Avec ma propension à la dérision et à la provocation, je n’ai pas pu m’empêcher de jouer sur les sonorités. J’aurais même pu le faire à la belge : « Desmond Tutu s’est tu, sais-tu seulement ? ».
Pourtant l’annonce du décès de l’archevêque anglican d’Afrique du Sud m’a laissée sans voix, vraiment. Et je n’ai pas l’habitude de faire l’éloge des hommes d’Église, pas plus que des femmes d’Église (encore que la rabbine Delphine Horvilleur qu’on voit à la télé de temps à autre me plaît parce qu’elle n’est pas radine de coups de gueule).
Nelson Mandela disait de l’archevêque qu’il était « la voix des sans voix », comme un autre aurait lâché : « la voix des sans dents ».
En 1984, tandis que sévissait encore l’apartheid instauré depuis 1953, il reçut un très mérité prix Nobel de la paix. C’était qu’après Gandhi et Martin Luther King, une autre grande voix prônait l’action déterminée contre les injustices, mais par la non-violence. Il aurait inventé l’expression « nation arc-en-ciel » pour qualifier l’Afrique du Sud et démontrer l’inanité du racisme. L’apartheid vaincu, il poursuivit son combat contre toutes les formes de discrimination. Il se dressa contre l’homophobie. Il s’éleva contre Tony Blair et George Bush Jr qui envahirent l’Irak en avançant un énorme mensonge, mais en priant Dieu de leur accorder la victoire. Il s’en prit aux successeurs de Mandela, aux ministres noirs aux salaires mirifiques et à leurs voitures de luxe. Il attira l’attention sur les risques que le réchauffement climatique faisait courir à l’humanité et surtout aux plus pauvres. Certes, il eut quelque formule sévère sur l’État d’Israël, mais au nom du respect du peuple palestinien.
Quand il présida la commission Vérité et réconciliation après la fin de l’apartheid il écrivit : « il n’y a pas d’avenir sans pardon ». Et je serai claire, il n’évoquait surtout pas ces mouvements qui « exigent » des demandes de pardon de la part des autres, alors que Desmond Tutu proposait aux victimes de pardonner à ceux qui les avaient offensées. Si vous voyez où porte mon regard Takin !
J’avais été sensibilisée aux problèmes de l’Afrique du Sud, certes après la fin de l’apartheid, mais dans ma famille on était fasciné par ce pays.

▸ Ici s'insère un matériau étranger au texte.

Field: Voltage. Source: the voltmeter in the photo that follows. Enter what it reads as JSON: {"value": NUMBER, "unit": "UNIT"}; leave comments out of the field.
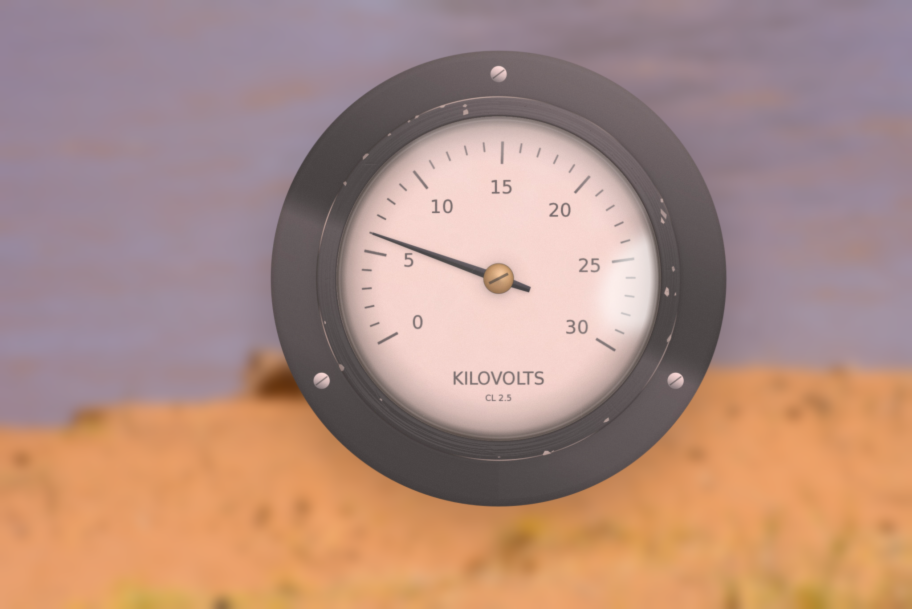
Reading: {"value": 6, "unit": "kV"}
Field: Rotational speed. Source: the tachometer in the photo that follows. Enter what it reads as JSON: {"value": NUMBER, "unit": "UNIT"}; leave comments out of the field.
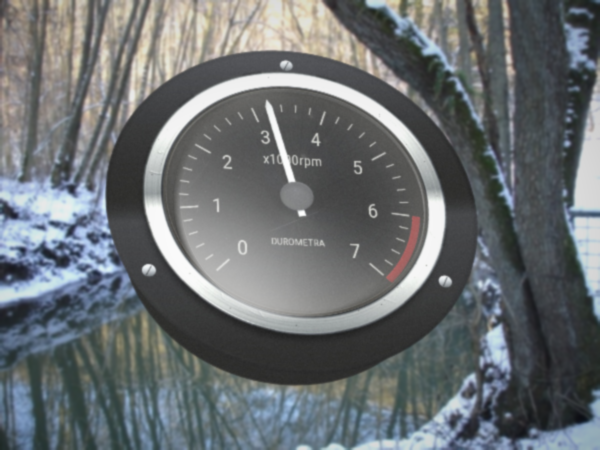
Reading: {"value": 3200, "unit": "rpm"}
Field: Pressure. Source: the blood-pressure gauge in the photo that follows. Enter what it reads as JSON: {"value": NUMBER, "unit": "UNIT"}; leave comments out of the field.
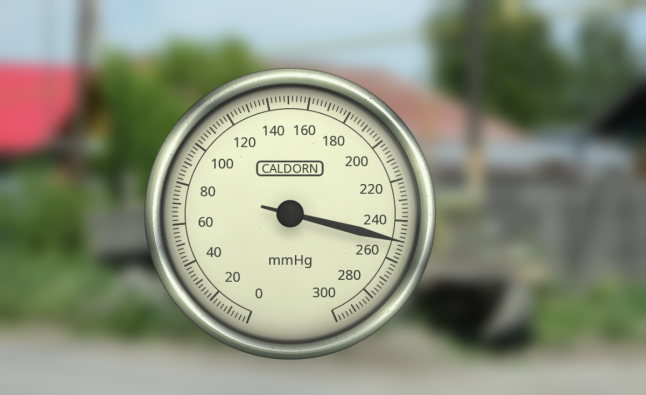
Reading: {"value": 250, "unit": "mmHg"}
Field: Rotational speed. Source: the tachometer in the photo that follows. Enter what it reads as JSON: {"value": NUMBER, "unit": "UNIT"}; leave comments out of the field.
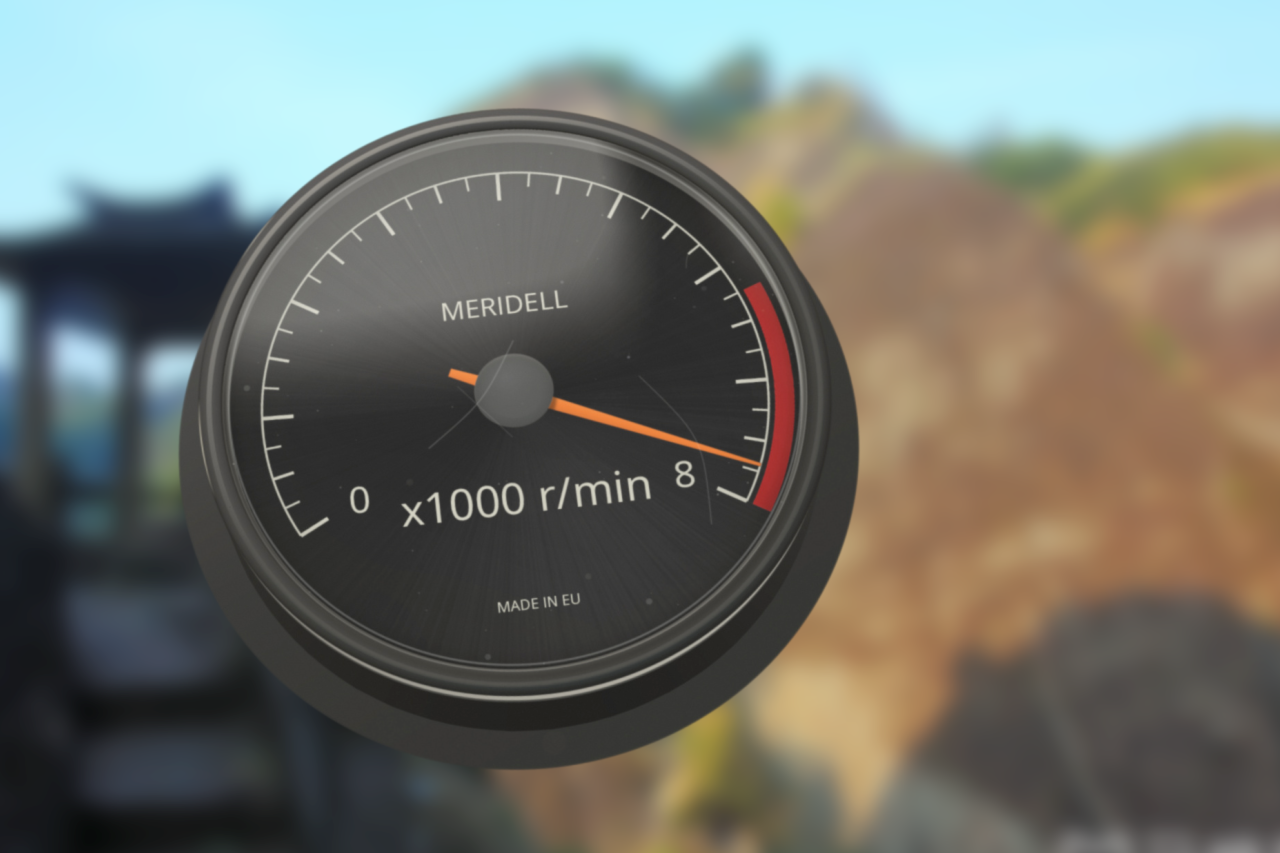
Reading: {"value": 7750, "unit": "rpm"}
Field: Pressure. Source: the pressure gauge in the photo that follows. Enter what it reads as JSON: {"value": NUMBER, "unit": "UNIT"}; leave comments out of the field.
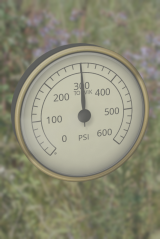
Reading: {"value": 300, "unit": "psi"}
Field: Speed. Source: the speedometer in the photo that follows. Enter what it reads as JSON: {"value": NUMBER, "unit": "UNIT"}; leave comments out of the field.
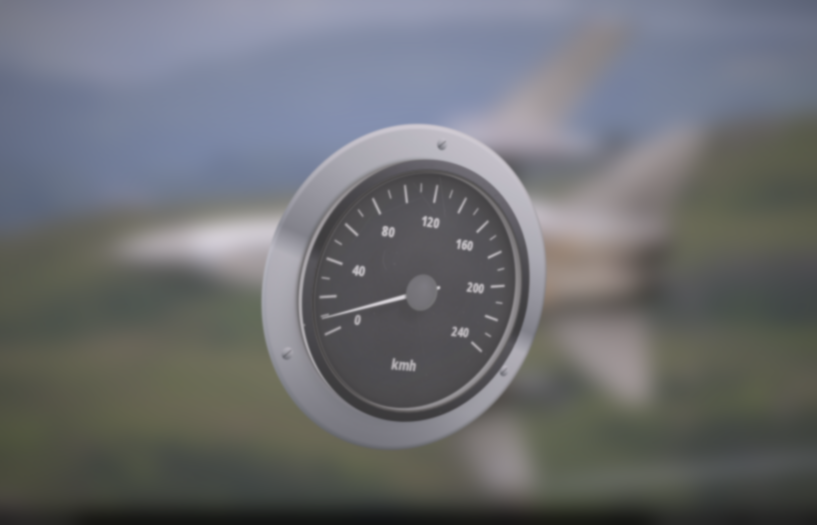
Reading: {"value": 10, "unit": "km/h"}
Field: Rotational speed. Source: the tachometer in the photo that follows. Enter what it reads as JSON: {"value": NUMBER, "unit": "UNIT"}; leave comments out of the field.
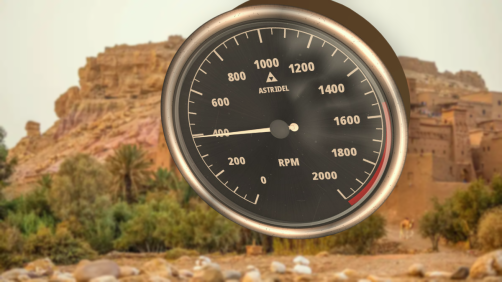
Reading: {"value": 400, "unit": "rpm"}
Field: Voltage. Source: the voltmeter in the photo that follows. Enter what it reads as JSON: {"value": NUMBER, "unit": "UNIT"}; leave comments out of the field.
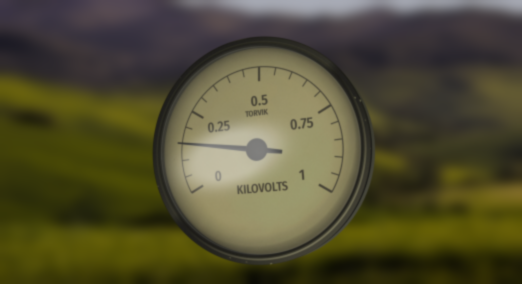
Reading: {"value": 0.15, "unit": "kV"}
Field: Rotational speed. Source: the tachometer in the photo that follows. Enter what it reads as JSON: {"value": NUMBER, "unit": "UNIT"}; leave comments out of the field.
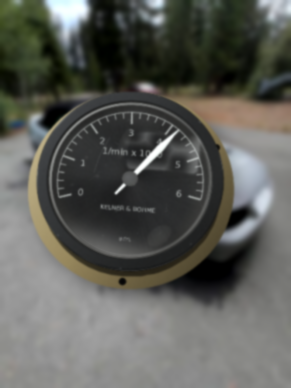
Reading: {"value": 4200, "unit": "rpm"}
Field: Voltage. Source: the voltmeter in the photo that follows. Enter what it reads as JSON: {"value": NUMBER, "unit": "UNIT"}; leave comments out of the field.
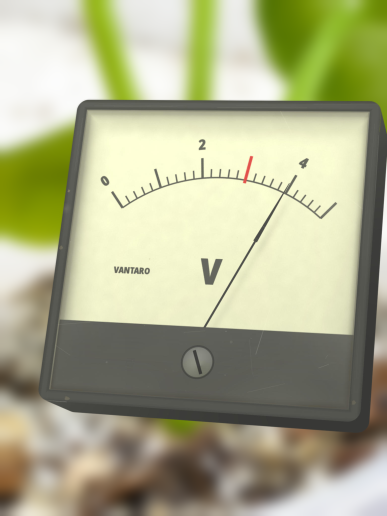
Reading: {"value": 4, "unit": "V"}
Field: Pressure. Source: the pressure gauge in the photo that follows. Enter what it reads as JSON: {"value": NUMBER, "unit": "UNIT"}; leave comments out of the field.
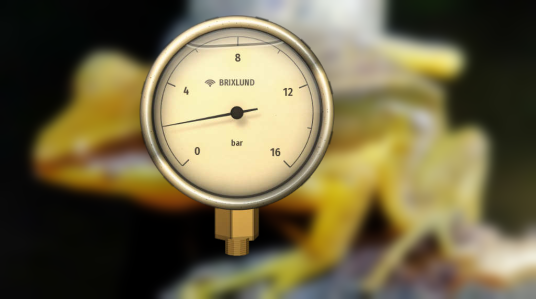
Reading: {"value": 2, "unit": "bar"}
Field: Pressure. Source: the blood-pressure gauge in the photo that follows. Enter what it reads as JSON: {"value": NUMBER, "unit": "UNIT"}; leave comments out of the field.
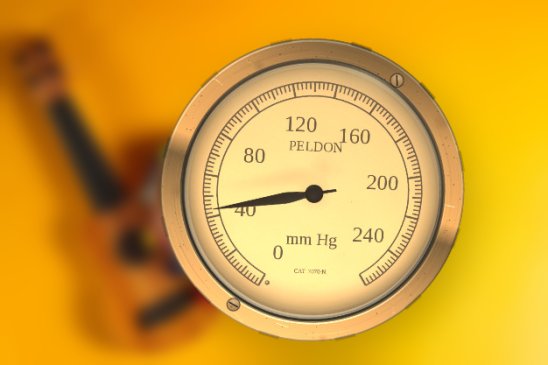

Mon papy tahitien m’avait incitée, lors de vacances, à lire Pleure, Ô pays bien aimé, le célèbre ouvrage d’Alan Paton paru en 1947. J’avais été époustouflée par ce récit dramatique. Mon papy de Nouméa, lui, me parlait de Mandela parce qu’il souffrait de la situation de la Calédonie. Il avait tant espéré du slogan de l’Union calédonienne : « Deux couleurs, un seul peuple ». Tandis que Mandela n’était pas encore président, il lui avait écrit pour lui proposer la formule. Il reçut une réponse quelques mois plus tard, fort aimable, dans laquelle néanmoins Mandela prenait quelque distance. « Attention, écrivait-il, une telle formule finit malheureusement par une autre : deux couleurs, un seul profiteur ». Mon papy avait lu les ouvrages de Breyten Breytenbach qui avait été emprisonné à cause de son action anti-apartheid. Il me parlait aussi du docteur Christiaan Barnard, pionnier de la transplantation cardiaque, fort engagé dans le même combat.
J’ai toujours pensé qu’un homme comme Desmond Tutu manquait à la Polynésie, mais surtout à la Calédonie.
Je ne peux terminer cet hommage aux militants antiracistes d’Afrique du Sud, sans cette réflexion de l’humoriste Pierre Desproges (comme vous le verrez je l’apprécie beaucoup) : « dans ma bande de copains, personne n’est raciste, à part Ted, bien sûr ».